Der Großmeister Samsaras und das Thema Disziplin

Was ist schwieriger für langjährige Praktizierende: Mit Emotionen zu arbeiten oder eher die Rastlosigkeit oder sogar die Disziplin? Vor allem Disziplin ist das Problem langjähriger Praktizierender.

Menschen, die zum Dharma kommen, sind in der Regel ziemlich intelligent. Sie haben ein gewisses Verständnis für Emotionen und Negativität. Sie wissen, dass da etwas ist, was stört und aus diesem Grund suchen Sie einen spirituellen Pfad.

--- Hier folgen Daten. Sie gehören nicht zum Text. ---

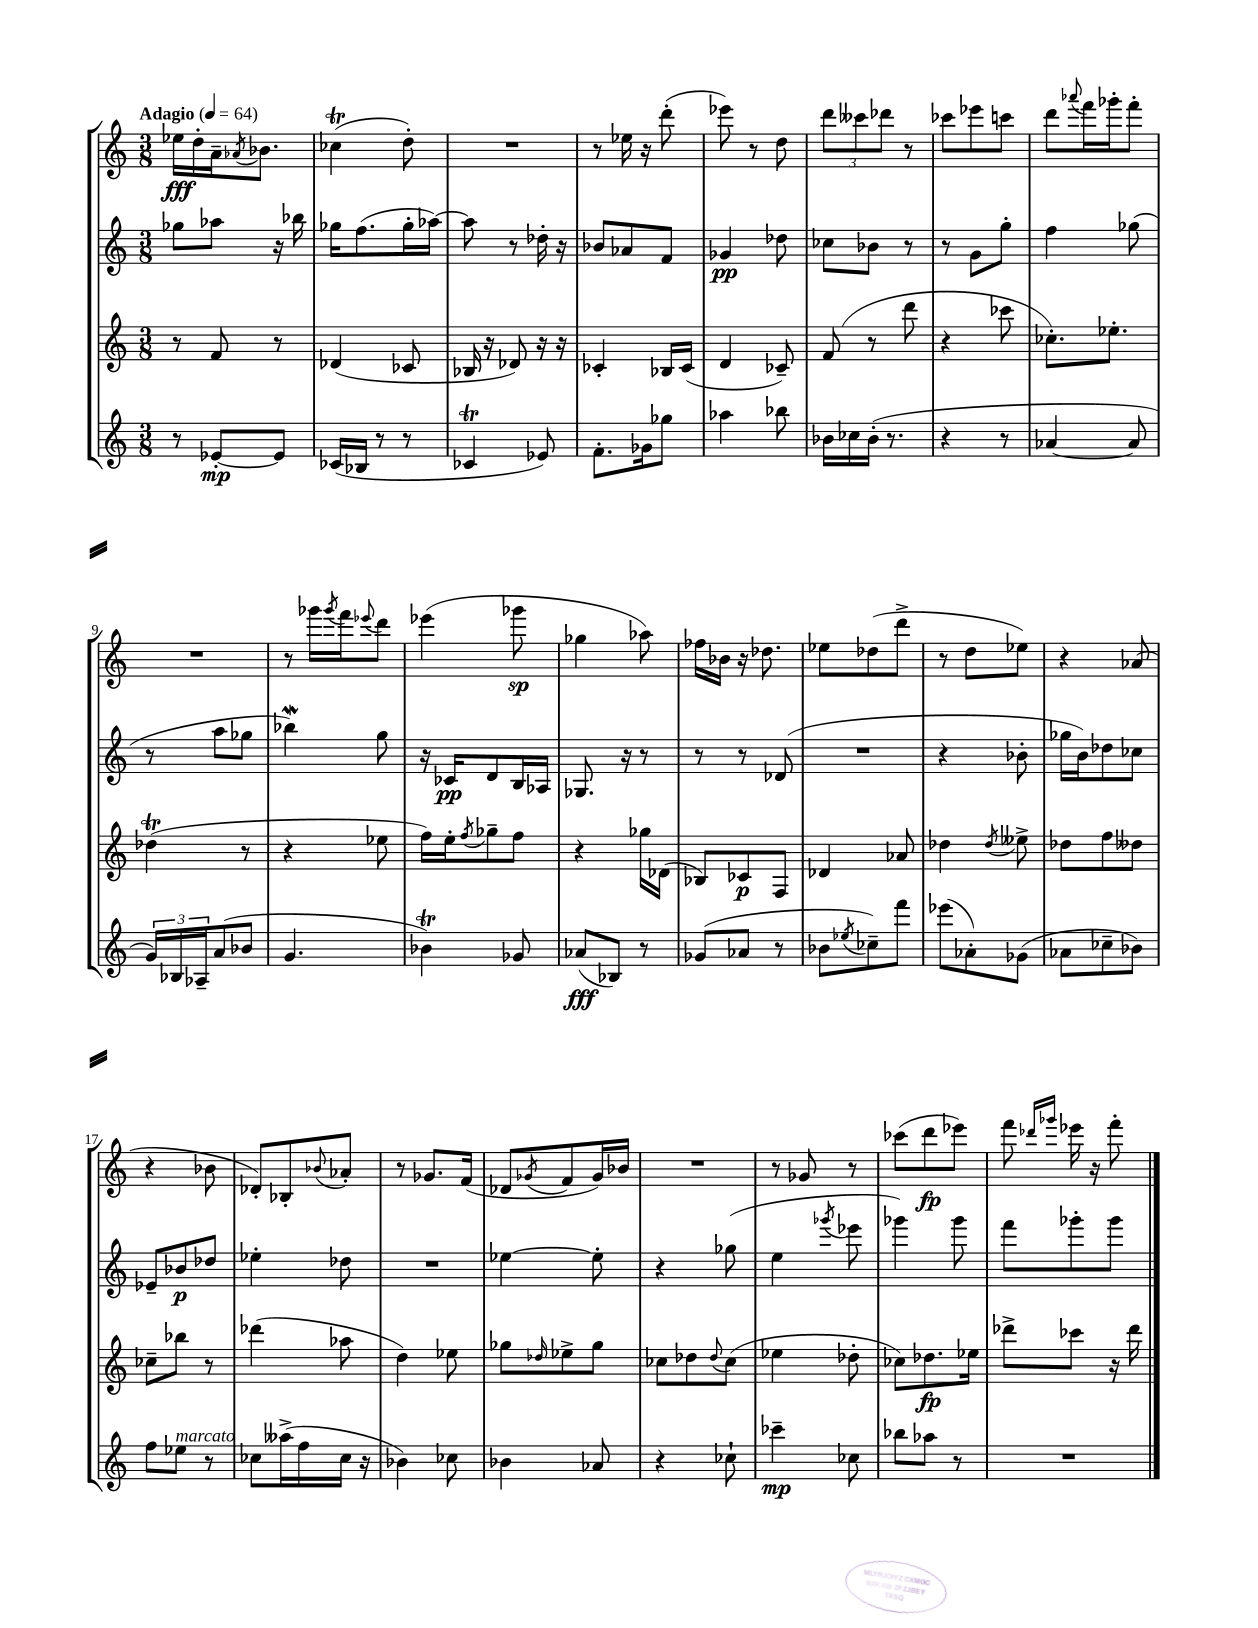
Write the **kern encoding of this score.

**kern	**dynam	**kern	**dynam	**kern	**dynam	**kern	**dynam
*part4	*part4	*part3	*part3	*part2	*part2	*part1	*part1
*staff4	*staff4	*staff3	*staff3	*staff2	*staff2	*staff1	*staff1
*clefG2	*	*clefG2	*	*clefG2	*	*clefG2	*
*k[]	*	*k[]	*	*k[]	*	*k[]	*
*M3/8	*	*M3/8	*	*M3/8	*	*M3/8	*
*MM64	*	*MM64	*	*MM64	*	*MM64	*
=1	=1	=1	=1	=1	=1	=1	=1
!	!	!	!	!	!	!LO:TX:a:B:t=Adagio	!
8r	.	8r	.	8gg-X\L	.	16ee-X\LL	fff
.	.	.	.	.	.	16dd'\	.
[8e-X'/L	mp	8f/	.	8aa-X\J	.	16a~\J	.
.	.	.	.	.	.	8qa-X/	.
.	.	.	.	.	.	8.b-X\J	.
8e-/J]	.	8r	.	16r	.	.	.
.	.	.	.	16bb-X\	.	.	.
=2	=2	=2	=2	=2	=2	=2	=2
(16c-X/LL	.	(4d-X/	.	16gg-X\KL	.	(4cc-XT\	.
16B-X/JJ	.	.	.	(8.ff\	.	.	.
8r	.	.	.	.	.	.	.
8r	.	8c-X/	.	16gg-'\L	.	8dd'\)	.
.	.	.	.	[16aa-X\JJ)	.	.	.
=3	=3	=3	=3	=3	=3	=3	=3
4c-XT/	.	16B-X/	.	8aa-\]	.	4.r	.
.	.	16r	.	.	.	.	.
.	.	8d-X/)	.	8r	.	.	.
8e-X/)	.	16r	.	16dd-X'\	.	.	.
.	.	16r	.	16r	.	.	.
=4	=4	=4	=4	=4	=4	=4	=4
8.f'\L	.	4c-X'/	.	8b-X/L	.	8r	.
.	.	.	.	8a-X/	.	16ee-X\	.
16g-X\k	.	.	.	.	.	16r	.
8gg-X\J	.	16B-X/LL	.	8f/J	.	(8ddd'\	.
.	.	(16c-/JJ	.	.	.	.	.
=5	=5	=5	=5	=5	=5	=5	=5
4aa-X\	.	4d/	.	4g-X/	pp	8eee-X\)	.
.	.	.	.	.	.	8r	.
8bb-X\	.	8c-X~/)	.	8dd-X\	.	8dd\	.
=6	=6	=6	=6	=6	=6	=6	=6
16b-X\LL	.	(8f/	.	8cc-X\L	.	12ddd\L	.
16cc-X\	.	.	.	.	.	.	.
.	.	.	.	.	.	12ccc--X\	.
(16b-'\JJ	.	8r	.	8b-X\J	.	.	.
.	.	.	.	.	.	12ddd-X\J	.
8.r	.	.	.	.	.	.	.
.	.	8ddd\	.	8r	.	8r	.
=7	=7	=7	=7	=7	=7	=7	=7
4r	.	4r	.	8r	.	8ccc-X\L	.
.	.	.	.	8g\L	.	8eee-X\	.
8r	.	8ccc-X\	.	8gg'\J	.	8cccn\J	.
=8	=8	=8	=8	=8	=8	=8	=8
[4a-X/	.	8.cc-X'\L)	.	4ff\	.	8ddd\L	.
.	.	.	.	.	.	8qqaaa-X/	.
.	.	.	.	.	.	16fff\L	.
.	.	8.ee-X'\J	.	.	.	16ggg-X'\J	.
8a-/]	.	.	.	(8gg-X\	.	8fff'\J	.
!!LO:LB:g=z
=9	=9	=9	=9	=9	=9	=9	=9
24g/LL)	.	(4dd-XT\	.	8r	.	4.r	.
24B-X/	.	.	.	.	.	.	.
24A-X~/J	.	.	.	.	.	.	.
(8a/	.	.	.	8aa\L	.	.	.
8b-X/J	.	8r	.	8gg-X\J	.	.	.
=10	=10	=10	=10	=10	=10	=10	=10
4.g/	.	4r	.	4bb-Xw\)	.	8r	.
.	.	.	.	.	.	16ggg-X\LL	.
.	.	.	.	.	.	8qggg-/	.
.	.	.	.	.	.	16fff\J	.
.	.	.	.	.	.	8qqeee-X/	.
.	.	8ee-X\	.	8gg\	.	8ddd\J	.
=11	=11	=11	=11	=11	=11	=11	=11
4b-XT\)	.	16ff\LL)	.	16r	.	(4eee-X\	.
.	.	16ee'\J	.	16c-X/KL	pp	.	.
.	.	8qff/	.	.	.	.	.
.	.	8gg-X~\	.	8d/	.	.	.
8g-X/	.	8ff\J	.	16B/L	.	8ggg-X\	sp
.	.	.	.	16A-X/JJ	.	.	.
=12	=12	=12	=12	=12	=12	=12	=12
(8a-X/L	fff	4r	.	8.G-X/	.	4gg-X\	.
8B-X/J)	.	.	.	.	.	.	.
.	.	.	.	16r	.	.	.
8r	.	16gg-X\LL	.	8r	.	8aa-X\)	.
.	.	(16d-X\JJ	.	.	.	.	.
=13	=13	=13	=13	=13	=13	=13	=13
(8g-X/L	.	8B-X/L)	.	8r	.	16ff-X\LL	.
.	.	.	.	.	.	16b-X\JJ	.
8a-X/J	.	8c-X/	p	8r	.	16r	.
.	.	.	.	.	.	8.dd-X\	.
8r	.	8F/J	.	(8d-X/	.	.	.
=14	=14	=14	=14	=14	=14	=14	=14
8b-X\L	.	4d-X/	.	4.r	.	8ee-X\L	.
8qee-X/	.	.	.	.	.	.	.
8cc-X~\)	.	.	.	.	.	(8dd-X\	.
8fff\J	.	8a-X/	.	.	.	8ddd^\J	.
=15	=15	=15	=15	=15	=15	=15	=15
(8eee-X\L	.	4dd-X\	.	4r	.	8r	.
8a-X'\)	.	.	.	.	.	8dd\L	.
.	.	8qdd-/	.	.	.	.	.
(8g-X\J	.	8ee--X^\	.	8b-X'\	.	8ee-X\J)	.
=16	=16	=16	=16	=16	=16	=16	=16
8a-X\L	.	8dd-X\L	.	16gg-X\LL	.	4r	.
.	.	.	.	16b\J)	.	.	.
8cc-X~\	.	8ff\	.	8dd-X\	.	.	.
8b-X\J)	.	8dd--X\J	.	8cc-X\J	.	(8a-X/	.
!!LO:LB:g=z
=17	=17	=17	=17	=17	=17	=17	=17
8ff\L	.	8cc-X~\L	.	8e-X~/L	.	4r	.
!LO:TX:a:i:t=marcato	!	!	!	!	!	!	!
8ee-X\J	.	8bb-X\J	.	8b-X/	p	.	.
8r	.	8r	.	8dd-X/J	.	8b-X\	.
=18	=18	=18	=18	=18	=18	=18	=18
8cc-X\L	.	(4ddd-X\	.	4ee-X'\	.	8d-X'/L)	.
(16aa--X^\L	.	.	.	.	.	8B-X'/	.
16ff\	.	.	.	.	.	.	.
.	.	.	.	.	.	8qqb-X/	.
16cc-\JJ	.	8aa-X\	.	8dd-X\	.	8a-X'/J	.
16r	.	.	.	.	.	.	.
=19	=19	=19	=19	=19	=19	=19	=19
4b-X\)	.	4dd\)	.	4.r	.	8r	.
.	.	.	.	.	.	8.g-X/L	.
8cc-X\	.	8ee-X\	.	.	.	.	.
.	.	.	.	.	.	(16f/Jk	.
=20	=20	=20	=20	=20	=20	=20	=20
4b-X\	.	8gg-X\L	.	[4ee-X\	.	8d-X/L	.
.	.	16qqdd-X/	.	.	.	8qg-X/	.
.	.	8ee-X^\	.	.	.	8f/	.
8a-X/	.	8gg-\J	.	8ee-'\]	.	16g-/L)	.
.	.	.	.	.	.	16b-X/JJ	.
=21	=21	=21	=21	=21	=21	=21	=21
4r	.	8cc-X\L	.	4r	.	4.r	.
.	.	8dd-X\	.	.	.	.	.
.	.	8qqdd-/	.	.	.	.	.
8cc-X`\	.	(8cc-\J	.	(8gg-X\	.	.	.
=22	=22	=22	=22	=22	=22	=22	=22
4ccc-X~\	mp	4ee-X\	.	4ee\	.	8r	.
.	.	.	.	.	.	8g-X/	.
.	.	.	.	8qggg-X/	.	.	.
8cc-X\	.	8dd-X'\	.	8eee-X\	.	8r	.
=23	=23	=23	=23	=23	=23	=23	=23
8bb-X\L	.	8cc-X\L)	.	4ggg-X\)	.	(8ccc-X\L	.
8aa-X\J	.	8.dd-X\	fp	.	.	8ddd\	fp
8r	.	.	.	8ggg-\	.	8eee-X\J)	.
.	.	16ee-X\Jk	.	.	.	.	.
=24	=24	=24	=24	=24	=24	=24	=24
4.r	.	8ddd-X^\L	.	8fff\L	.	8fff\	.
.	.	.	.	.	.	16qqddd-X/LL	.
.	.	.	.	.	.	16qqggg-X/JJ	.
.	.	8ccc-X\J	.	8ggg-X'\	.	16eee-X\	.
.	.	.	.	.	.	16r	.
.	.	16r	.	8ggg-\J	.	8fff'\	.
.	.	16ddd-\	.	.	.	.	.
==	==	==	==	==	==	==	==
*-	*-	*-	*-	*-	*-	*-	*-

Nach einigen Jahren Praxis sagen viele von Ihnen mit großer Selbstzufriedenheit: „Ich weiß wie man ohne zu viel Ablenkung sitzt. Ich weiß wie man Lung an seinen Platz zurück bringt. Ich weiß sogar wie man Gedanken befreit. Ich kenne mich aus.“ Da Sie mit sich selbst zufrieden werden, bleiben Sie genau dort stecken. Aus buddhistischer Sicht geben Sie sich mit dem falschen Gegenstand zufrieden.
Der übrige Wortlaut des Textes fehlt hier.